Karena Wabah Covid-19, Segini Catatan Penerimaan Pajak Semester I di Cimahi
Cimahi - Realisasi penerimaan pajak daerah di Kota Cimahi baru mencapai Rp. 79.776.380.095 atau 37,83 persen dari target tahun ini sebesar Rp. 210.856.941.890.
"Sampai triwulan kedua atau Juni, realisasinya baru Rp. 79.776.380.095 atau 37,83 persen," terang Kepala Bidang Penerimaan dan Pengendalian Pendapatan pada Badan Pengelola Pendapatan Daerah (Bappenda) Kota Cimahi, Lia Yuliati saat ditemui, Kamis (9/7/2020).
Diakui Lia, realisasi penerimaan pajak daerah mengalami hambatan pada periode triwulan kedua sejak virus korona atau Covid-19 mewabah. Dimana semua sektor usaha yang menjadi salah satu sumber pendapatan ikut terdampak.
Seperti pajak restoran dimana sektor usahanya sempat ditutup dan dibatasi. Kemudian pajak parkir, pajak hiburan, Pajak Air Tanah (PAT), Pajak Penerangan Jalan (PJJ) hingga pajak hotel. "Setelah bulan kedua ketiga pandemi realisasinya sekarang ada beberapa yang tidak tercapai akibat itu," ujar Lia.

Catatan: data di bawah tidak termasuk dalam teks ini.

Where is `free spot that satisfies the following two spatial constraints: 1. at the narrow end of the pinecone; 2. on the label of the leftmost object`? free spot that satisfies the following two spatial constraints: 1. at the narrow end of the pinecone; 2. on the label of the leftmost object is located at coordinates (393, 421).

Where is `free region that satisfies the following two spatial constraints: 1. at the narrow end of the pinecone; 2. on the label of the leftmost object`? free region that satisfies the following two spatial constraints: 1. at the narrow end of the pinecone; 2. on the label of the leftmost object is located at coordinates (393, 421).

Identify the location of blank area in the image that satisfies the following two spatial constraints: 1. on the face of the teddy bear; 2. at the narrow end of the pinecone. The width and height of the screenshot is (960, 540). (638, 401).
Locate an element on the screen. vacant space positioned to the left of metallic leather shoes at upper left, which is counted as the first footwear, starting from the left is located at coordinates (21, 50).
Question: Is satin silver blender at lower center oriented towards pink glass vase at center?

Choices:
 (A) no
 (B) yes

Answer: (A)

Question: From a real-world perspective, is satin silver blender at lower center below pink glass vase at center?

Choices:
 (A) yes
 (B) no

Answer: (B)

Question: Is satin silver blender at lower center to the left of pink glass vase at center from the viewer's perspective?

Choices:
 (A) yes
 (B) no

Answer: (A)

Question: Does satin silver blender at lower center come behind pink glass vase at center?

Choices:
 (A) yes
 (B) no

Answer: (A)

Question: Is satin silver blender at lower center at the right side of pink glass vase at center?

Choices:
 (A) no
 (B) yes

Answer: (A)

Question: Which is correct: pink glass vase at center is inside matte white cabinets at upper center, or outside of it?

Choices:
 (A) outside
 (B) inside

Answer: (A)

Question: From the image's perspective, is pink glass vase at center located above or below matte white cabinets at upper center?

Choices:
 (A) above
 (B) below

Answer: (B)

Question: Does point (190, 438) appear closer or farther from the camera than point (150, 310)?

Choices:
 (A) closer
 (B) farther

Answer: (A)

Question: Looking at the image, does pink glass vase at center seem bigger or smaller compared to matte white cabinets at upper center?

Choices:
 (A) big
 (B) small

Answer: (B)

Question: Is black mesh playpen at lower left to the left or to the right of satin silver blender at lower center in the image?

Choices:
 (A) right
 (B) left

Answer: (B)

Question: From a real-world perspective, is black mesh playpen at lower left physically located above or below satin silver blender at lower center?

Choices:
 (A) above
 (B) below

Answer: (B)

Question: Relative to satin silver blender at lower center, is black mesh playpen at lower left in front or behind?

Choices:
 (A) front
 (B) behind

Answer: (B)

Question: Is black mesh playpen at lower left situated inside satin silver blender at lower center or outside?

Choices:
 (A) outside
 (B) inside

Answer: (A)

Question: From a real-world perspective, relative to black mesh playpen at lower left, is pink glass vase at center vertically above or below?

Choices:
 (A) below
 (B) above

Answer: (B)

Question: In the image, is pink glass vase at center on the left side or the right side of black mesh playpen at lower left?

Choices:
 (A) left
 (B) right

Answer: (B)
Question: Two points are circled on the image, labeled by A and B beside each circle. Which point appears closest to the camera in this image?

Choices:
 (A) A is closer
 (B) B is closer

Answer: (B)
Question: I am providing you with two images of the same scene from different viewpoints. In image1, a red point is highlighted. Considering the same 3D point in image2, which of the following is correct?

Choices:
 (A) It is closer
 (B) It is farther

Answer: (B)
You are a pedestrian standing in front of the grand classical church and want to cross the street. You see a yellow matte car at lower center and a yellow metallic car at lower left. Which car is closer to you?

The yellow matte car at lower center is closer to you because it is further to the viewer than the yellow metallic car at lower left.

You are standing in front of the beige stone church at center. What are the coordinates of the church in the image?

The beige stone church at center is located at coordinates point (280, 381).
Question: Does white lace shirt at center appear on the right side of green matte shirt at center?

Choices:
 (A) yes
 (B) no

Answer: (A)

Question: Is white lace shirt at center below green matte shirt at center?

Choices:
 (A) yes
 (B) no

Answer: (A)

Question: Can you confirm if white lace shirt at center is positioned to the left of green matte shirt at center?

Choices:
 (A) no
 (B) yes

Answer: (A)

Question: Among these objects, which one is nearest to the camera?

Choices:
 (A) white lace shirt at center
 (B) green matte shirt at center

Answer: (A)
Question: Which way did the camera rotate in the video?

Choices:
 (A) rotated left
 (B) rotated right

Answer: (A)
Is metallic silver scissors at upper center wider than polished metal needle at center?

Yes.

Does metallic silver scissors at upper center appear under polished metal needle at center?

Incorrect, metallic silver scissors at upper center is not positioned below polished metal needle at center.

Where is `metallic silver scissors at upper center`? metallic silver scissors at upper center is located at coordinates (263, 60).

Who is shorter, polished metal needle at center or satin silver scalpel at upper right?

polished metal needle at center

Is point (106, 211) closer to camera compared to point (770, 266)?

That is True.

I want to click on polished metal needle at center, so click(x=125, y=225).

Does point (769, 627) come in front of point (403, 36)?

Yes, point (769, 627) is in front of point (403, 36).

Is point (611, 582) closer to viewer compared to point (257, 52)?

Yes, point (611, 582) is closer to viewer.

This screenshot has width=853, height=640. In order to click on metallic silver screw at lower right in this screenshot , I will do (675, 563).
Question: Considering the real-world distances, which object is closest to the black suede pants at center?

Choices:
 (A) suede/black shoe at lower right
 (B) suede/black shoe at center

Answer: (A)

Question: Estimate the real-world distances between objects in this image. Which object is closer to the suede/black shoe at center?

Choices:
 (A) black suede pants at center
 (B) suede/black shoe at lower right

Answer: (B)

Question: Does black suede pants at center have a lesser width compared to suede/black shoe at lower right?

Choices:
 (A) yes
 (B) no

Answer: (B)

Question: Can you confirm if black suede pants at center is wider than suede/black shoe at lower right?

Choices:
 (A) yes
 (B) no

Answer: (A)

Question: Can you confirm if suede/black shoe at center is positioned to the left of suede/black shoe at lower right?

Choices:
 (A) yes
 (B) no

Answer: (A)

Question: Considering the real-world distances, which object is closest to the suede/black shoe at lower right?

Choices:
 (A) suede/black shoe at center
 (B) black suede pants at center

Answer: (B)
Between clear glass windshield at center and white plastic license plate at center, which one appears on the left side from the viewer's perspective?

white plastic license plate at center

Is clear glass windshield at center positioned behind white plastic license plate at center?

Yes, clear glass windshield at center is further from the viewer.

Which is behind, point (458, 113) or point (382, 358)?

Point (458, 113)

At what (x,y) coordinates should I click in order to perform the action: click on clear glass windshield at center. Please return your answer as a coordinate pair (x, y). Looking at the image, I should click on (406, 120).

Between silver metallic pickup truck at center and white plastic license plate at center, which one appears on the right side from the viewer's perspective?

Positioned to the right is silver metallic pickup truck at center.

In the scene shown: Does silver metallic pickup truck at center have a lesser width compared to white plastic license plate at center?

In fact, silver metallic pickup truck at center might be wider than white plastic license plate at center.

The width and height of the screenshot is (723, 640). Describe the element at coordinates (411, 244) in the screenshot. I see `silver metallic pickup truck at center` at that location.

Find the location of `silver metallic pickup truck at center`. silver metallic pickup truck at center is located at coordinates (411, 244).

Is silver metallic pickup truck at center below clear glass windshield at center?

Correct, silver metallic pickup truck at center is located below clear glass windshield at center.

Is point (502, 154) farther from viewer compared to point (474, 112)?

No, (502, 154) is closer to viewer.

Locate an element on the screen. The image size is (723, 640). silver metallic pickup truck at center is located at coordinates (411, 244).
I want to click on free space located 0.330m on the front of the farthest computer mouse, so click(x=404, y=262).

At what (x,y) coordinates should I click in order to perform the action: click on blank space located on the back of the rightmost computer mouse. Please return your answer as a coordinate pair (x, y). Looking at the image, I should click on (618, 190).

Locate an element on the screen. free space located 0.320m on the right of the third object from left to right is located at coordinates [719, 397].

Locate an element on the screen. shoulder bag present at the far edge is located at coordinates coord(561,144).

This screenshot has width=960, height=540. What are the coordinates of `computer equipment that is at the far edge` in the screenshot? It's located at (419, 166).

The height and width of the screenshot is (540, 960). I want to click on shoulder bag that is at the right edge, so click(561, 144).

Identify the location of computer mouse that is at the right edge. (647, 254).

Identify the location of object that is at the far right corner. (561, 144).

Namun, kata dia, ada juga sektor pajak yang tetap stabil dan tidak terpengaruh dengan wabah virus korona. Seperti Pajak Bumi dan Bangunan (PBB), dimana antusiasmenya meningkat sejak diterapkannya pengurangan pembayaran pajak.
"Tapi yang alhamdulillah tercapai PBB karena masyarakat sangat antusia bayar pajak meski dimasa sulit," tandasnya.
Sebelumnya, Kepala Bappenda Kota Cimahi Dadan Darmawan memprediksi
Pendapatan Asli Daerah (PAD) termasuk dari pajak daerah tahun ini diprediksi turun karena wabah Covid-19.
Rencananya, lanjut Dadan, pihaknya akan melakukan revisi target PAD saat pembahasan Anggaran Pendapatan dan Belanja Daerah (APBD) Perubahan nanti. Sebab jika target saat ini tidak diturunkan, pihaknya pesimis bakal terealisasi sesuai harapan.
Saat ini, terang dia, pihaknya sudah membahas revisi target PAD. Termasuk rencana PAD tahun depan, yang menurutnya akan ada pengaruh dari penghasilan tahun ini. Seperti Dana Bagi Hasil (DBH) dari provinsi maupun pusat yang menurut Dadan akan ada penyesuaian.
"Pasti di perubahan target akan diturunkan, disesuaikan dengan kondisi. Insya Alloh tercapai walaupun agak berat, kita berusaha saja," sebut Dadan.
Memasuki Adaptasi Kebiasaan Baru (AKB) ini, Dadan berharap semua sektor yang menjadi sumber PAD di Kota Cimahi bisa mulai normal kembali dalam menjalankan kegiatannya meski tetap dengan penerapan protokol kesehatan.
"Mudah-mudahan AKB, beberapa sektor sudah aktif walaupun ada pembatasan. Seperti restoran, setidaknya sudah berjalan, pajak pun mulai mengalir kembali," tandasnya.